The interview also gets into what it genuinely takes to start a skilled nursing organization from scratch — something McGuinness describes as both overwhelming and deeply personal.

“I think you have to have a passion for it. This is all I’ve done since I was 19. This is my life,” he said.

On the operations side, McGuinness points to meaningful early wins — most notably Journey’s push to eliminate agency labor entirely. At the time of acquisition, 20 of Journey’s 22 buildings were running at least 30% agency staffing. By the end of Q1 2025, the goal was to be fully agency-free — a direct reflection of Journey’s culture and the Care Team members who make it possible.

Looking ahead, the focus for 2025 is deliberate and grounded: stabilize existing locations, complete remodeling and capital improvement projects already underway, and continue investing in staffing and workforce development before pursuing the next wave of acquisitions.

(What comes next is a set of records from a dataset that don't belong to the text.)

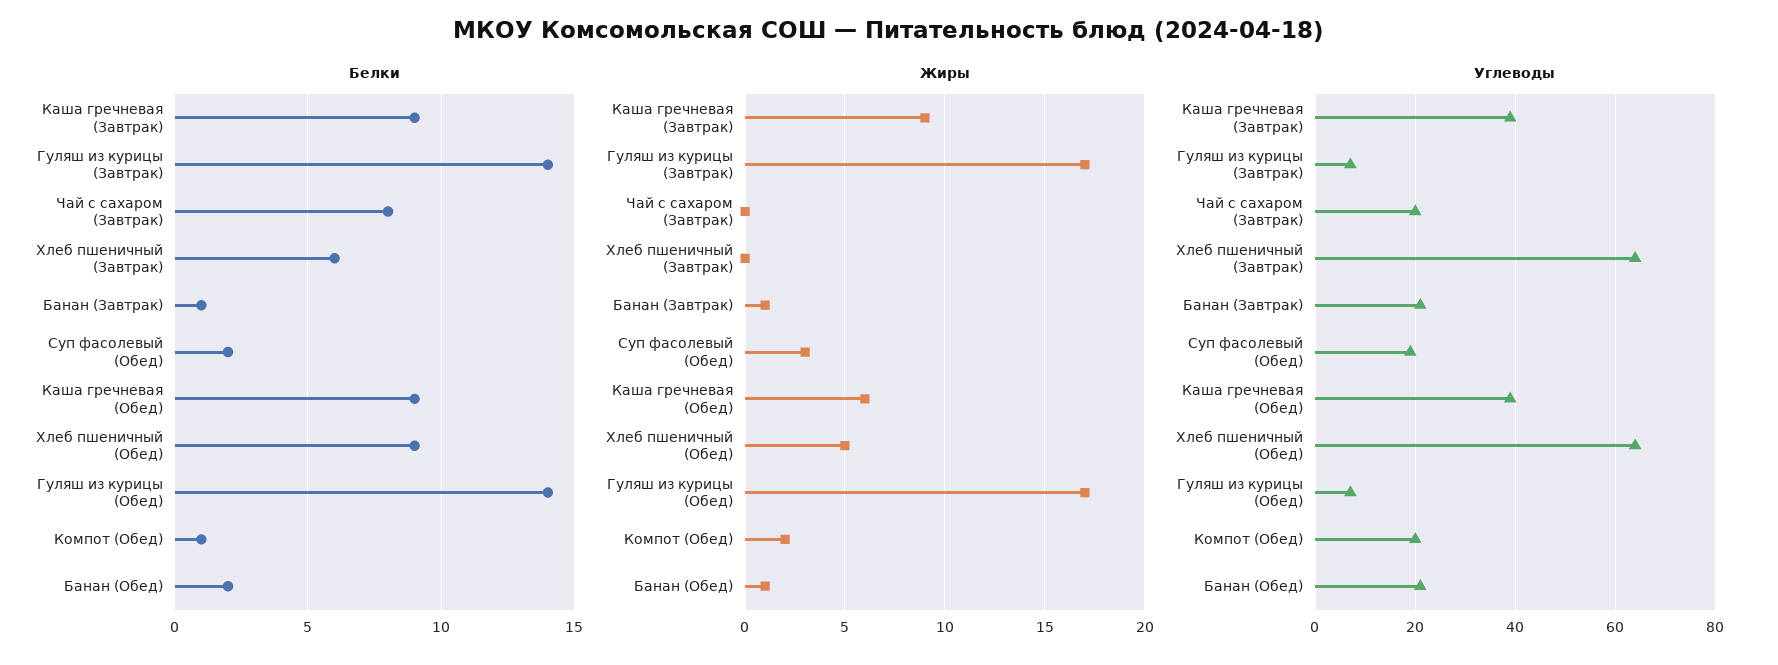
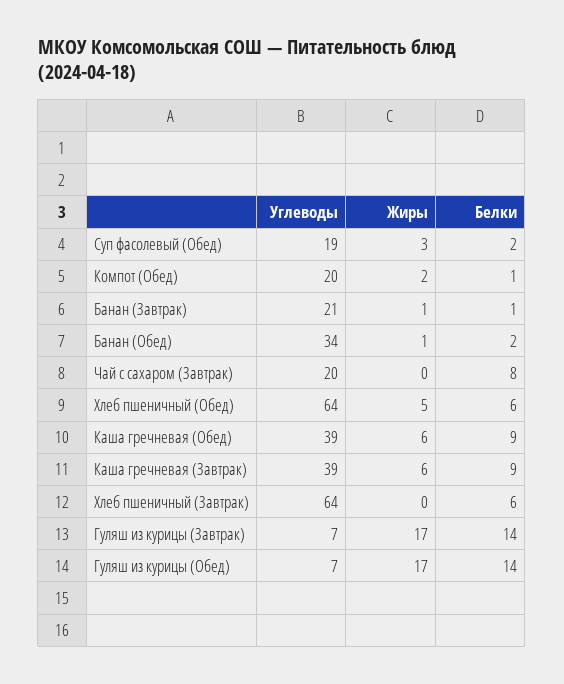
  {
    "Белки": {
      "Каша гречневая (Завтрак)": 9,
      "Гуляш из курицы (Завтрак)": 14,
      "Чай с сахаром (Завтрак)": 8,
      "Хлеб пшеничный (Завтрак)": 6,
      "Банан (Завтрак)": 1,
      "Суп фасолевый (Обед)": 2,
      "Каша гречневая (Обед)": 9,
-     "Хлеб пшеничный (Обед)": 9,
+     "Хлеб пшеничный (Обед)": 6,
      "Гуляш из курицы (Обед)": 14,
      "Компот (Обед)": 1,
      "Банан (Обед)": 2
    },
    "Жиры": {
-     "Каша гречневая (Завтрак)": 9,
+     "Каша гречневая (Завтрак)": 6,
      "Гуляш из курицы (Завтрак)": 17,
      "Чай с сахаром (Завтрак)": 0,
      "Хлеб пшеничный (Завтрак)": 0,
      "Банан (Завтрак)": 1,
      "Суп фасолевый (Обед)": 3,
      "Каша гречневая (Обед)": 6,
      "Хлеб пшеничный (Обед)": 5,
      "Гуляш из курицы (Обед)": 17,
      "Компот (Обед)": 2,
      "Банан (Обед)": 1
    },
    "Углеводы": {
      "Каша гречневая (Завтрак)": 39,
      "Гуляш из курицы (Завтрак)": 7,
      "Чай с сахаром (Завтрак)": 20,
      "Хлеб пшеничный (Завтрак)": 64,
      "Банан (Завтрак)": 21,
      "Суп фасолевый (Обед)": 19,
      "Каша гречневая (Обед)": 39,
      "Хлеб пшеничный (Обед)": 64,
      "Гуляш из курицы (Обед)": 7,
      "Компот (Обед)": 20,
-     "Банан (Обед)": 20
+     "Банан (Обед)": 34
    }
  }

“We’re going to focus on the basics right now: staffing, workforce development, quality. You’re going to see a lot of stabilization and delivering of the promises we made to the local communities, to the care team members, to the building leadership that has joined Journey over the last year,” McGuinness said.

It’s an honest, clear-eyed look at what Journey Skilled Nursing’s expansion in 2025 is really built on — and what makes it sustainable for the long run.